We came from a briefing with a NEUTRAL feel while the
management remains cautiously optimistic. In a nutshell, the group will
continue to grow via (i) capacity expansion, (ii) better utilisation and (iii)
a balanced capacity mix (between natural and nitrile gloves). The stock is
trading at 14.6x-13.2x to our revised FY13-FY14 EPS estimates. While we believe
that the group may not benefit much from the recent trend of consolidation due
to its size and premium valuations, we have still revised up our Target Price
to RM5.65 (from RM5.50 in line with our EPS revisions) based on a 15x PER to
its CY13 EPS of 37.7 sen. The target PER is in line with FBMKLCI’s 6-year
average. With a potential total return of 10%, we reiterate our MARKET PERFORM
rating.
To recap, in FY12, TOPGLOVE’s revenue increased 13% YoY to
RM2.31b in contrast to FY11’s RM2.05b attributed to an improvement in the sales
volume on the back of a higher demand. As a result, its capacity utilisation
was higher despite the additional production capacity of 4.75b pieces p.a. from
the factory expansion and upgrading exercise. As at end-FY12, the capacity
utilisation of the group stood at 75%. The favourable operating environment
such as the easing of the latex price (from RM8.90/kg in FY11 to RM7.36/kg in
FY12) and the strengthening of USD against RM by 2% (from RM3.05 in FY11 to
RM3.11 in FY12) boosted the PBT margin to 10.4% from 7.1% in FY11. On a QoQ comparison,
the revenue and net profit improved 1% and 18% respectively due to the
aforementioned factors. As a result, the PBT margin also improved from 10.6% in
3QFY12 to 11.1% in 4QFY12. Latex prices declined by 10.1% (from RM7.52/kg in
3QFY12 to RM6.76/kg in 4QFY12) and USD strengthened against RM by 2.6% (from
RM3.07 in 3QFY12 to RM3.15 in 4QFY12).
Going forward, we understand that the group plans to
increase its capacity by another 4.8b pieces p.a. by end-FY13 and 1.8b pieces
p.a. by end-FY14 (mainly for nitrile gloves production). With the guided output
volume growth of 10%- 15% (in terms of units), we believe that the overall
capacity utilisation should improve from 75% to ~85% and ~90% by FY13 and FY14.
As such, the PBT margin is expected to be sustained above 10% throughout FY13
and FY14.
The volume mix of nitrile gloves is expected to increase
from ~15% as at end-FY12 to ~20% by end-FY13, making nitrile gloves to be one
of the main growth drivers for the group apart from powder-free gloves. The
target market for these products is North America. Nonetheless, we understand
that the group will still continue to grow its lower-grade powder gloves sales
albeit relatively slower, as the demand from Latin America remains strong.

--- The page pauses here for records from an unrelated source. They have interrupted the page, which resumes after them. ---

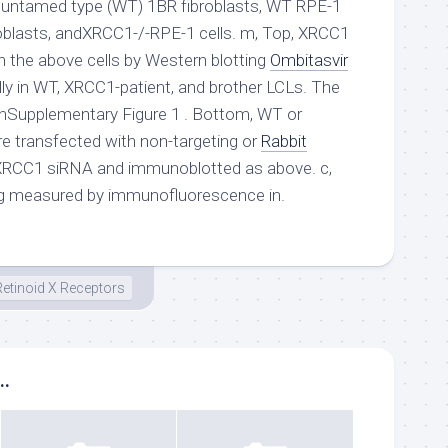
untamed type (WT) 1BR fibroblasts, WT RPE-1
roblasts, andXRCC1-/-RPE-1 cells. m, Top, XRCC1
n the above cells by Western blotting
Ombitasvir
lly in WT, XRCC1-patient, and brother LCLs. The
d inSupplementary Figure 1 . Bottom, WT or
ere transfected with non-targeting or
Rabbit
RCC1 siRNA and immunoblotted as above. c,
g measured by immunofluorescence in.
Retinoid X Receptors
..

The effective tax rate will still be lower than the
statutory tax bracket, say 21%, due to the RM20m tax allowance for the group
from Medi-Flex’s losses. Capex is expected to be RM200m p.a. (or RM3.0b for the
next 15 years). Our dividend payout ratio assumption has also been raised from
40% in FY11 to 50%.
As for the rubber plantation, it was guided by management
that this venture needs approximately 10 years to turn cashflow-positive.
Recall that the group invested into this green-field venture via a 95% equity
stake in PT Agro Pratama Sejahtera to ensure the long term consistent supply of
latex and to mitigate the impact of the volatility in latex prices on the
group’s earnings.
Earnings and target price revisions. In line with our latest
capacity and utilisation assumptions, we have revised up our FY13-FY14 EPS from
34.4-37.4 sen to 36.4-40.2 sen, representing 6%-7% revisions. With these new
estimates and based on a minimum 50% dividend payout ratio, we are expecting
NDPS of 19-21 sen, translating into net dividend yields of 3.6%-4.0%.
Note that we have factored in fairly optimistic assumptions
– (i) average RM/USD of 3.15-3.00 and (ii) average latex price of
RM6.15-6.50/kg – into our earnings model.